>>>>>

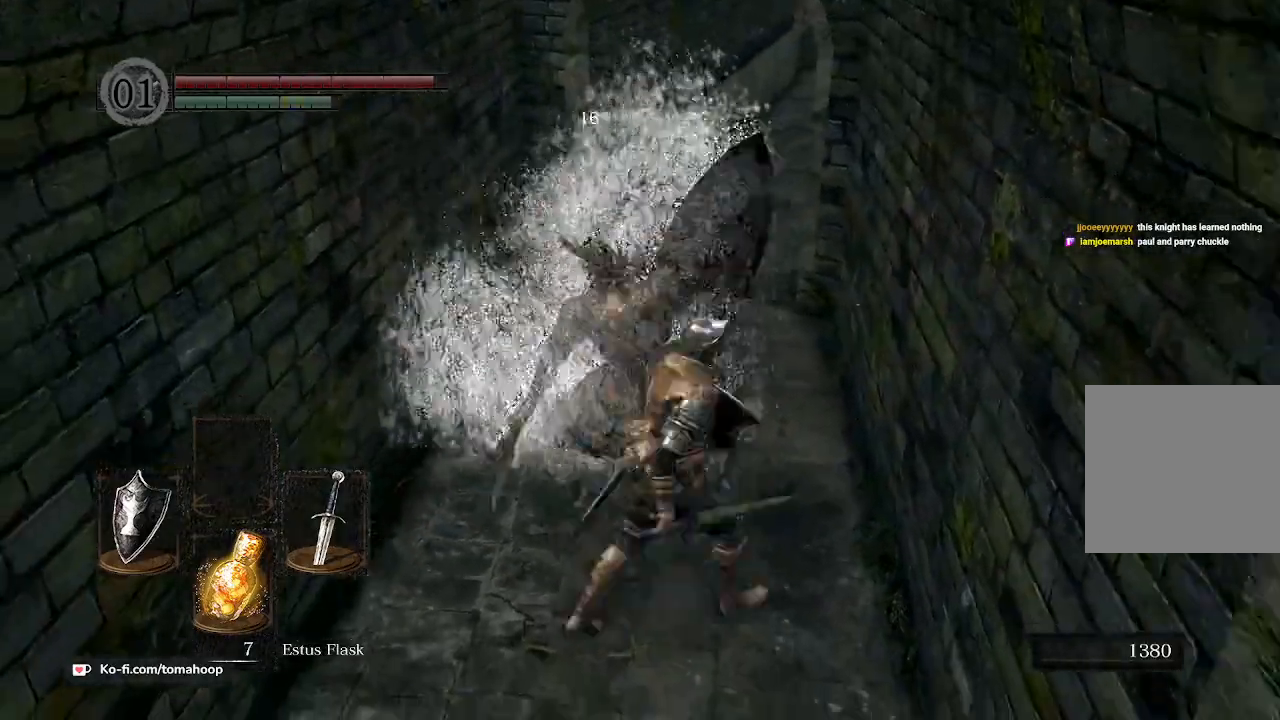
{"buttons": [], "left_stick": "up", "right_stick": "center", "events": [[67, "left_stick", "up"], [133, "left_stick", "up-left"], [300, "left_stick", "up"]]}
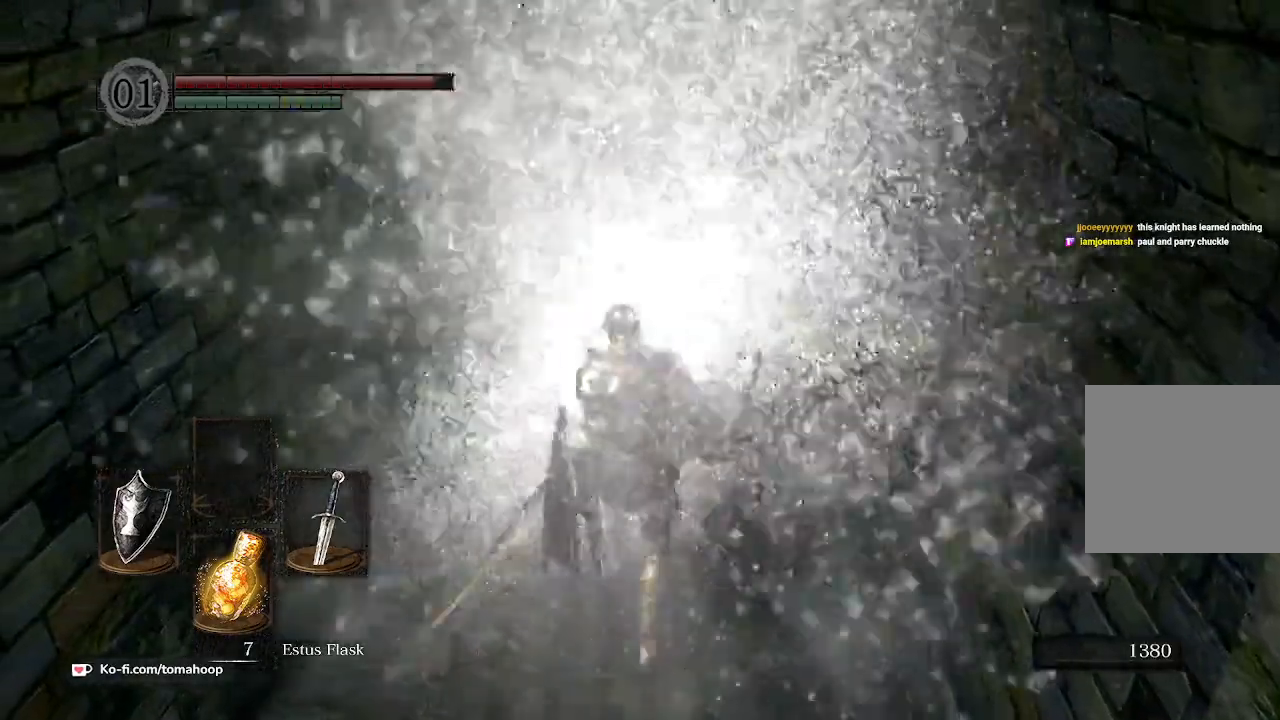
{"buttons": [], "left_stick": "down-right", "right_stick": "center", "events": [[467, "left_stick", "down-right"]]}
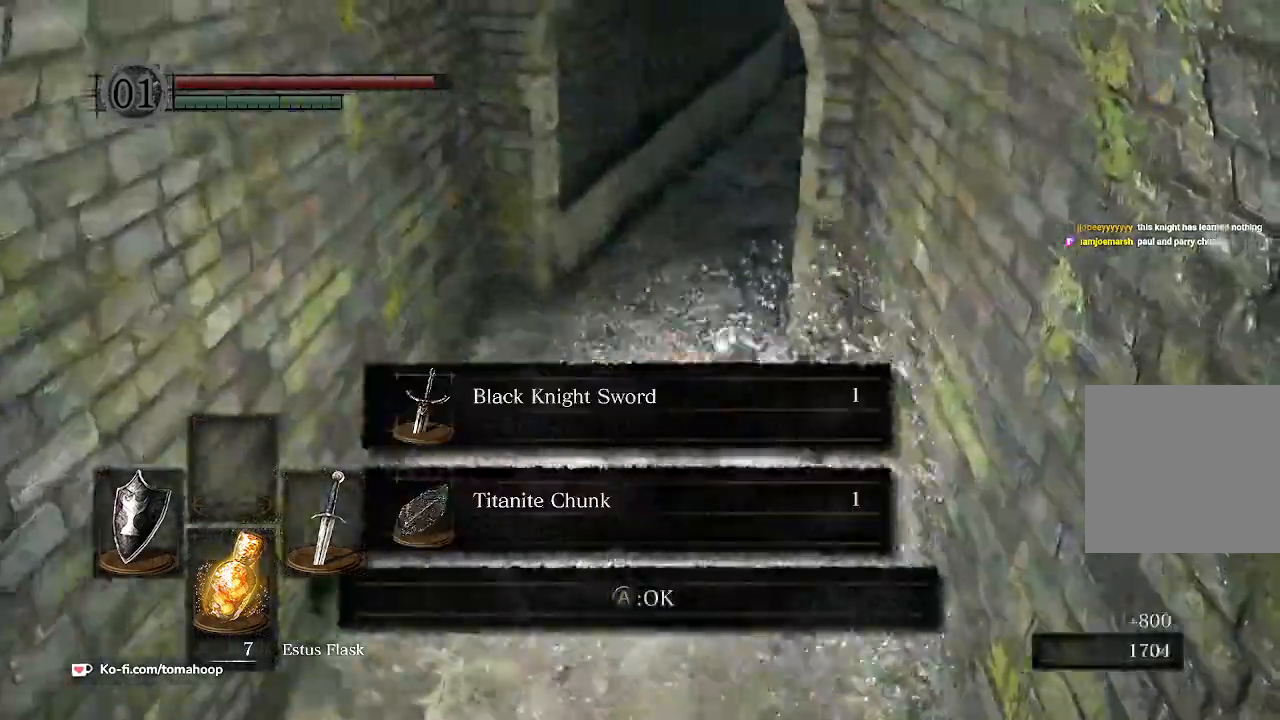
{"buttons": ["A"], "left_stick": "up", "right_stick": "center", "events": [[67, "left_stick", "down-left"], [300, "left_stick", "up-left"], [367, "left_stick", "up"], [467, "A", "down"]]}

<<<<<

* [Your assignment]:
What this calls for is a word-for-word copy of the listing above, pictures excluded.

* [Reply]:
{"buttons": [], "left_stick": "up", "right_stick": "center", "events": [[67, "left_stick", "up"], [133, "left_stick", "up-left"], [300, "left_stick", "up"]]}
{"buttons": [], "left_stick": "down-right", "right_stick": "center", "events": [[467, "left_stick", "down-right"]]}
{"buttons": ["A"], "left_stick": "up", "right_stick": "center", "events": [[67, "left_stick", "down-left"], [300, "left_stick", "up-left"], [367, "left_stick", "up"], [467, "A", "down"]]}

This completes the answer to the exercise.